Arrange the rows below as a Markdown table with two columns, "Row" and "Entry": number each line in "Row" and put the line itself in "Entry". Skip any blank lines.

▬▬▬▬▬▬▬▬▬▬

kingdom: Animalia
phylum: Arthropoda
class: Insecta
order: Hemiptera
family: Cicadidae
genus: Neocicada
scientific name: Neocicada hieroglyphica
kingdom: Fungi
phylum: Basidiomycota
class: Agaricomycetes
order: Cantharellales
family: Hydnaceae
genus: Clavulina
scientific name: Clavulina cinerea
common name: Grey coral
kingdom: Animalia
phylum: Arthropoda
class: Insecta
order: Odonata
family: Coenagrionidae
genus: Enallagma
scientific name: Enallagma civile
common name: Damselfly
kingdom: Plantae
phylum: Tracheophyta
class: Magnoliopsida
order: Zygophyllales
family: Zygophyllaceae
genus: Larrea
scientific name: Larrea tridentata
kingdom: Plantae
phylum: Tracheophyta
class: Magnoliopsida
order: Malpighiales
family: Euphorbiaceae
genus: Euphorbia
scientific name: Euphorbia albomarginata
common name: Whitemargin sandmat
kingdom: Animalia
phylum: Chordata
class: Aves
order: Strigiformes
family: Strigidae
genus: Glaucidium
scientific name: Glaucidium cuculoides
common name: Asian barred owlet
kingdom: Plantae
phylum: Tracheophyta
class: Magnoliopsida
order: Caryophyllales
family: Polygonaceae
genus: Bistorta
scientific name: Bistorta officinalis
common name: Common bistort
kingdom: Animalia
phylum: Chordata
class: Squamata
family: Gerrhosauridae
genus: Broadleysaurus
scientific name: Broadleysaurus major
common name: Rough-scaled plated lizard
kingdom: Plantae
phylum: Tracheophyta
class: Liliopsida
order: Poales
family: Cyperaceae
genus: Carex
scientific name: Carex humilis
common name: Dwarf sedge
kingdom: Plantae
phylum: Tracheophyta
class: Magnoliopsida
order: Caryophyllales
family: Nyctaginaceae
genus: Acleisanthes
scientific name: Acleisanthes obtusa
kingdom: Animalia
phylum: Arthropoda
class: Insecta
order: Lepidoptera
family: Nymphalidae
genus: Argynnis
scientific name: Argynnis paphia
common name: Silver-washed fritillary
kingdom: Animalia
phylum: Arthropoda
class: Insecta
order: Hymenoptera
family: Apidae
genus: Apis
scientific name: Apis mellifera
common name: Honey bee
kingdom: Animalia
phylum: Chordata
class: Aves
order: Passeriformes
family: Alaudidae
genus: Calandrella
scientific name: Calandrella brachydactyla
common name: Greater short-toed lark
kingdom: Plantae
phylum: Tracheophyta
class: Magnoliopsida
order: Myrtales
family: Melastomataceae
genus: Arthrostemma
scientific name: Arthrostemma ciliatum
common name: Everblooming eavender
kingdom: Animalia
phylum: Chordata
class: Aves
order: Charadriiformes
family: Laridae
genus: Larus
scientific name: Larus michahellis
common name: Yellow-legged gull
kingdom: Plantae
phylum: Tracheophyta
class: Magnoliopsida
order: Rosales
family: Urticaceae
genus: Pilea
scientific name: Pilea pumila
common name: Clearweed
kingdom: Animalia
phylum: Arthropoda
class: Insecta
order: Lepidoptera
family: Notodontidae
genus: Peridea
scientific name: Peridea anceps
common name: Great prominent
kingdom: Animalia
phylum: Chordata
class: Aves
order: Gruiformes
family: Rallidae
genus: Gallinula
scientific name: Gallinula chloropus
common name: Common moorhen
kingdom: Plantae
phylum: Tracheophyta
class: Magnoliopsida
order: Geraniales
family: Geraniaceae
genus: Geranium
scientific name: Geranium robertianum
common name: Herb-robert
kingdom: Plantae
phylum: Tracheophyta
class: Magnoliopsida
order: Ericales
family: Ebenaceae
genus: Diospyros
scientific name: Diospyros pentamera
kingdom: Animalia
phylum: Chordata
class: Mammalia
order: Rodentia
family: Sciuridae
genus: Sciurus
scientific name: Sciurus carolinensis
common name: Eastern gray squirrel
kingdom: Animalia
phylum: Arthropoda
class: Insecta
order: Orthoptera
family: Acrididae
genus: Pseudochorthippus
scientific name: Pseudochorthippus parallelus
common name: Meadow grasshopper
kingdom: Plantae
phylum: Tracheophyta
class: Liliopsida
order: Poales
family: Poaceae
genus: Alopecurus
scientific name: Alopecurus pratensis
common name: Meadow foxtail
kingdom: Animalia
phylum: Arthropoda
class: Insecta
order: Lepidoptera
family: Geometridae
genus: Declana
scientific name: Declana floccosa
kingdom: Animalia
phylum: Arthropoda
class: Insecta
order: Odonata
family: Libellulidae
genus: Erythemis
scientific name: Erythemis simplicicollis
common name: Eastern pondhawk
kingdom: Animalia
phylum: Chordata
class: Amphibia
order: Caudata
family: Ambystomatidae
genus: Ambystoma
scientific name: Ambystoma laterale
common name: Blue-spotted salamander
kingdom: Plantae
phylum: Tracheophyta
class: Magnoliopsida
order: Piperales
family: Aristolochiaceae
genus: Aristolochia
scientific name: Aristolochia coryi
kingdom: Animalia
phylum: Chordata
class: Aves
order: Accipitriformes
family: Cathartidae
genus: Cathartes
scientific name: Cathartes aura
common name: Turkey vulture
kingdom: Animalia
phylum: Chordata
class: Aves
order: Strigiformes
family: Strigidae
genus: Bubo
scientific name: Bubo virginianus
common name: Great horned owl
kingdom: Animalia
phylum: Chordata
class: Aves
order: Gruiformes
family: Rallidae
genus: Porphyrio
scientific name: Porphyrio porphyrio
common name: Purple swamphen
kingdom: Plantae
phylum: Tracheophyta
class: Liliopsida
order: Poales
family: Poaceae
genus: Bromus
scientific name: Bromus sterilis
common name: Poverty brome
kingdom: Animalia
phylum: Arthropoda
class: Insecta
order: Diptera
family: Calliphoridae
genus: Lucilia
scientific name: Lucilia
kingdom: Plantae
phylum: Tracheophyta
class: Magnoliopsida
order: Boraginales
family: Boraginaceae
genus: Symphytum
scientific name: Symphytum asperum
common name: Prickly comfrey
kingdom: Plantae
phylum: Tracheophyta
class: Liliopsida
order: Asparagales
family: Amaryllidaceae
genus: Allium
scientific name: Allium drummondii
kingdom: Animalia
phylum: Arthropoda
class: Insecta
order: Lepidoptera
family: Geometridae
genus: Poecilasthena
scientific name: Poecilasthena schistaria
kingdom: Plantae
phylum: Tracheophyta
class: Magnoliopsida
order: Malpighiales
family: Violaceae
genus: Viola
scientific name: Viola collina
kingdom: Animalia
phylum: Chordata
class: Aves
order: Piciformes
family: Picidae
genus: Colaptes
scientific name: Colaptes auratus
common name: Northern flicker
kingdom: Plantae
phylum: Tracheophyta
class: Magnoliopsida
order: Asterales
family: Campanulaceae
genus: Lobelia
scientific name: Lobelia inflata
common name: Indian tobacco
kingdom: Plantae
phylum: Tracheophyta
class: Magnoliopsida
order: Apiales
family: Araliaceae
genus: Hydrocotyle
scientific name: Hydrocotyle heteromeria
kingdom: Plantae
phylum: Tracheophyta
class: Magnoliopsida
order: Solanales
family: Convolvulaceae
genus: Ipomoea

▬▬▬▬▬▬▬▬▬▬

■ **Expected answer**:
| Row | Entry |
|---|---|
| 1 | kingdom: Animalia |
| 2 | phylum: Arthropoda |
| 3 | class: Insecta |
| 4 | order: Hemiptera |
| 5 | family: Cicadidae |
| 6 | genus: Neocicada |
| 7 | scientific name: Neocicada hieroglyphica |
| 8 | kingdom: Fungi |
| 9 | phylum: Basidiomycota |
| 10 | class: Agaricomycetes |
| 11 | order: Cantharellales |
| 12 | family: Hydnaceae |
| 13 | genus: Clavulina |
| 14 | scientific name: Clavulina cinerea |
| 15 | common name: Grey coral |
| 16 | kingdom: Animalia |
| 17 | phylum: Arthropoda |
| 18 | class: Insecta |
| 19 | order: Odonata |
| 20 | family: Coenagrionidae |
| 21 | genus: Enallagma |
| 22 | scientific name: Enallagma civile |
| 23 | common name: Damselfly |
| 24 | kingdom: Plantae |
| 25 | phylum: Tracheophyta |
| 26 | class: Magnoliopsida |
| 27 | order: Zygophyllales |
| 28 | family: Zygophyllaceae |
| 29 | genus: Larrea |
| 30 | scientific name: Larrea tridentata |
| 31 | kingdom: Plantae |
| 32 | phylum: Tracheophyta |
| 33 | class: Magnoliopsida |
| 34 | order: Malpighiales |
| 35 | family: Euphorbiaceae |
| 36 | genus: Euphorbia |
| 37 | scientific name: Euphorbia albomarginata |
| 38 | common name: Whitemargin sandmat |
| 39 | kingdom: Animalia |
| 40 | phylum: Chordata |
| 41 | class: Aves |
| 42 | order: Strigiformes |
| 43 | family: Strigidae |
| 44 | genus: Glaucidium |
| 45 | scientific name: Glaucidium cuculoides |
| 46 | common name: Asian barred owlet |
| 47 | kingdom: Plantae |
| 48 | phylum: Tracheophyta |
| 49 | class: Magnoliopsida |
| 50 | order: Caryophyllales |
| 51 | family: Polygonaceae |
| 52 | genus: Bistorta |
| 53 | scientific name: Bistorta officinalis |
| 54 | common name: Common bistort |
| 55 | kingdom: Animalia |
| 56 | phylum: Chordata |
| 57 | class: Squamata |
| 58 | family: Gerrhosauridae |
| 59 | genus: Broadleysaurus |
| 60 | scientific name: Broadleysaurus major |
| 61 | common name: Rough-scaled plated lizard |
| 62 | kingdom: Plantae |
| 63 | phylum: Tracheophyta |
| 64 | class: Liliopsida |
| 65 | order: Poales |
| 66 | family: Cyperaceae |
| 67 | genus: Carex |
| 68 | scientific name: Carex humilis |
| 69 | common name: Dwarf sedge |
| 70 | kingdom: Plantae |
| 71 | phylum: Tracheophyta |
| 72 | class: Magnoliopsida |
| 73 | order: Caryophyllales |
| 74 | family: Nyctaginaceae |
| 75 | genus: Acleisanthes |
| 76 | scientific name: Acleisanthes obtusa |
| 77 | kingdom: Animalia |
| 78 | phylum: Arthropoda |
| 79 | class: Insecta |
| 80 | order: Lepidoptera |
| 81 | family: Nymphalidae |
| 82 | genus: Argynnis |
| 83 | scientific name: Argynnis paphia |
| 84 | common name: Silver-washed fritillary |
| 85 | kingdom: Animalia |
| 86 | phylum: Arthropoda |
| 87 | class: Insecta |
| 88 | order: Hymenoptera |
| 89 | family: Apidae |
| 90 | genus: Apis |
| 91 | scientific name: Apis mellifera |
| 92 | common name: Honey bee |
| 93 | kingdom: Animalia |
| 94 | phylum: Chordata |
| 95 | class: Aves |
| 96 | order: Passeriformes |
| 97 | family: Alaudidae |
| 98 | genus: Calandrella |
| 99 | scientific name: Calandrella brachydactyla |
| 100 | common name: Greater short-toed lark |
| 101 | kingdom: Plantae |
| 102 | phylum: Tracheophyta |
| 103 | class: Magnoliopsida |
| 104 | order: Myrtales |
| 105 | family: Melastomataceae |
| 106 | genus: Arthrostemma |
| 107 | scientific name: Arthrostemma ciliatum |
| 108 | common name: Everblooming eavender |
| 109 | kingdom: Animalia |
| 110 | phylum: Chordata |
| 111 | class: Aves |
| 112 | order: Charadriiformes |
| 113 | family: Laridae |
| 114 | genus: Larus |
| 115 | scientific name: Larus michahellis |
| 116 | common name: Yellow-legged gull |
| 117 | kingdom: Plantae |
| 118 | phylum: Tracheophyta |
| 119 | class: Magnoliopsida |
| 120 | order: Rosales |
| 121 | family: Urticaceae |
| 122 | genus: Pilea |
| 123 | scientific name: Pilea pumila |
| 124 | common name: Clearweed |
| 125 | kingdom: Animalia |
| 126 | phylum: Arthropoda |
| 127 | class: Insecta |
| 128 | order: Lepidoptera |
| 129 | family: Notodontidae |
| 130 | genus: Peridea |
| 131 | scientific name: Peridea anceps |
| 132 | common name: Great prominent |
| 133 | kingdom: Animalia |
| 134 | phylum: Chordata |
| 135 | class: Aves |
| 136 | order: Gruiformes |
| 137 | family: Rallidae |
| 138 | genus: Gallinula |
| 139 | scientific name: Gallinula chloropus |
| 140 | common name: Common moorhen |
| 141 | kingdom: Plantae |
| 142 | phylum: Tracheophyta |
| 143 | class: Magnoliopsida |
| 144 | order: Geraniales |
| 145 | family: Geraniaceae |
| 146 | genus: Geranium |
| 147 | scientific name: Geranium robertianum |
| 148 | common name: Herb-robert |
| 149 | kingdom: Plantae |
| 150 | phylum: Tracheophyta |
| 151 | class: Magnoliopsida |
| 152 | order: Ericales |
| 153 | family: Ebenaceae |
| 154 | genus: Diospyros |
| 155 | scientific name: Diospyros pentamera |
| 156 | kingdom: Animalia |
| 157 | phylum: Chordata |
| 158 | class: Mammalia |
| 159 | order: Rodentia |
| 160 | family: Sciuridae |
| 161 | genus: Sciurus |
| 162 | scientific name: Sciurus carolinensis |
| 163 | common name: Eastern gray squirrel |
| 164 | kingdom: Animalia |
| 165 | phylum: Arthropoda |
| 166 | class: Insecta |
| 167 | order: Orthoptera |
| 168 | family: Acrididae |
| 169 | genus: Pseudochorthippus |
| 170 | scientific name: Pseudochorthippus parallelus |
| 171 | common name: Meadow grasshopper |
| 172 | kingdom: Plantae |
| 173 | phylum: Tracheophyta |
| 174 | class: Liliopsida |
| 175 | order: Poales |
| 176 | family: Poaceae |
| 177 | genus: Alopecurus |
| 178 | scientific name: Alopecurus pratensis |
| 179 | common name: Meadow foxtail |
| 180 | kingdom: Animalia |
| 181 | phylum: Arthropoda |
| 182 | class: Insecta |
| 183 | order: Lepidoptera |
| 184 | family: Geometridae |
| 185 | genus: Declana |
| 186 | scientific name: Declana floccosa |
| 187 | kingdom: Animalia |
| 188 | phylum: Arthropoda |
| 189 | class: Insecta |
| 190 | order: Odonata |
| 191 | family: Libellulidae |
| 192 | genus: Erythemis |
| 193 | scientific name: Erythemis simplicicollis |
| 194 | common name: Eastern pondhawk |
| 195 | kingdom: Animalia |
| 196 | phylum: Chordata |
| 197 | class: Amphibia |
| 198 | order: Caudata |
| 199 | family: Ambystomatidae |
| 200 | genus: Ambystoma |
| 201 | scientific name: Ambystoma laterale |
| 202 | common name: Blue-spotted salamander |
| 203 | kingdom: Plantae |
| 204 | phylum: Tracheophyta |
| 205 | class: Magnoliopsida |
| 206 | order: Piperales |
| 207 | family: Aristolochiaceae |
| 208 | genus: Aristolochia |
| 209 | scientific name: Aristolochia coryi |
| 210 | kingdom: Animalia |
| 211 | phylum: Chordata |
| 212 | class: Aves |
| 213 | order: Accipitriformes |
| 214 | family: Cathartidae |
| 215 | genus: Cathartes |
| 216 | scientific name: Cathartes aura |
| 217 | common name: Turkey vulture |
| 218 | kingdom: Animalia |
| 219 | phylum: Chordata |
| 220 | class: Aves |
| 221 | order: Strigiformes |
| 222 | family: Strigidae |
| 223 | genus: Bubo |
| 224 | scientific name: Bubo virginianus |
| 225 | common name: Great horned owl |
| 226 | kingdom: Animalia |
| 227 | phylum: Chordata |
| 228 | class: Aves |
| 229 | order: Gruiformes |
| 230 | family: Rallidae |
| 231 | genus: Porphyrio |
| 232 | scientific name: Porphyrio porphyrio |
| 233 | common name: Purple swamphen |
| 234 | kingdom: Plantae |
| 235 | phylum: Tracheophyta |
| 236 | class: Liliopsida |
| 237 | order: Poales |
| 238 | family: Poaceae |
| 239 | genus: Bromus |
| 240 | scientific name: Bromus sterilis |
| 241 | common name: Poverty brome |
| 242 | kingdom: Animalia |
| 243 | phylum: Arthropoda |
| 244 | class: Insecta |
| 245 | order: Diptera |
| 246 | family: Calliphoridae |
| 247 | genus: Lucilia |
| 248 | scientific name: Lucilia |
| 249 | kingdom: Plantae |
| 250 | phylum: Tracheophyta |
| 251 | class: Magnoliopsida |
| 252 | order: Boraginales |
| 253 | family: Boraginaceae |
| 254 | genus: Symphytum |
| 255 | scientific name: Symphytum asperum |
| 256 | common name: Prickly comfrey |
| 257 | kingdom: Plantae |
| 258 | phylum: Tracheophyta |
| 259 | class: Liliopsida |
| 260 | order: Asparagales |
| 261 | family: Amaryllidaceae |
| 262 | genus: Allium |
| 263 | scientific name: Allium drummondii |
| 264 | kingdom: Animalia |
| 265 | phylum: Arthropoda |
| 266 | class: Insecta |
| 267 | order: Lepidoptera |
| 268 | family: Geometridae |
| 269 | genus: Poecilasthena |
| 270 | scientific name: Poecilasthena schistaria |
| 271 | kingdom: Plantae |
| 272 | phylum: Tracheophyta |
| 273 | class: Magnoliopsida |
| 274 | order: Malpighiales |
| 275 | family: Violaceae |
| 276 | genus: Viola |
| 277 | scientific name: Viola collina |
| 278 | kingdom: Animalia |
| 279 | phylum: Chordata |
| 280 | class: Aves |
| 281 | order: Piciformes |
| 282 | family: Picidae |
| 283 | genus: Colaptes |
| 284 | scientific name: Colaptes auratus |
| 285 | common name: Northern flicker |
| 286 | kingdom: Plantae |
| 287 | phylum: Tracheophyta |
| 288 | class: Magnoliopsida |
| 289 | order: Asterales |
| 290 | family: Campanulaceae |
| 291 | genus: Lobelia |
| 292 | scientific name: Lobelia inflata |
| 293 | common name: Indian tobacco |
| 294 | kingdom: Plantae |
| 295 | phylum: Tracheophyta |
| 296 | class: Magnoliopsida |
| 297 | order: Apiales |
| 298 | family: Araliaceae |
| 299 | genus: Hydrocotyle |
| 300 | scientific name: Hydrocotyle heteromeria |
| 301 | kingdom: Plantae |
| 302 | phylum: Tracheophyta |
| 303 | class: Magnoliopsida |
| 304 | order: Solanales |
| 305 | family: Convolvulaceae |
| 306 | genus: Ipomoea |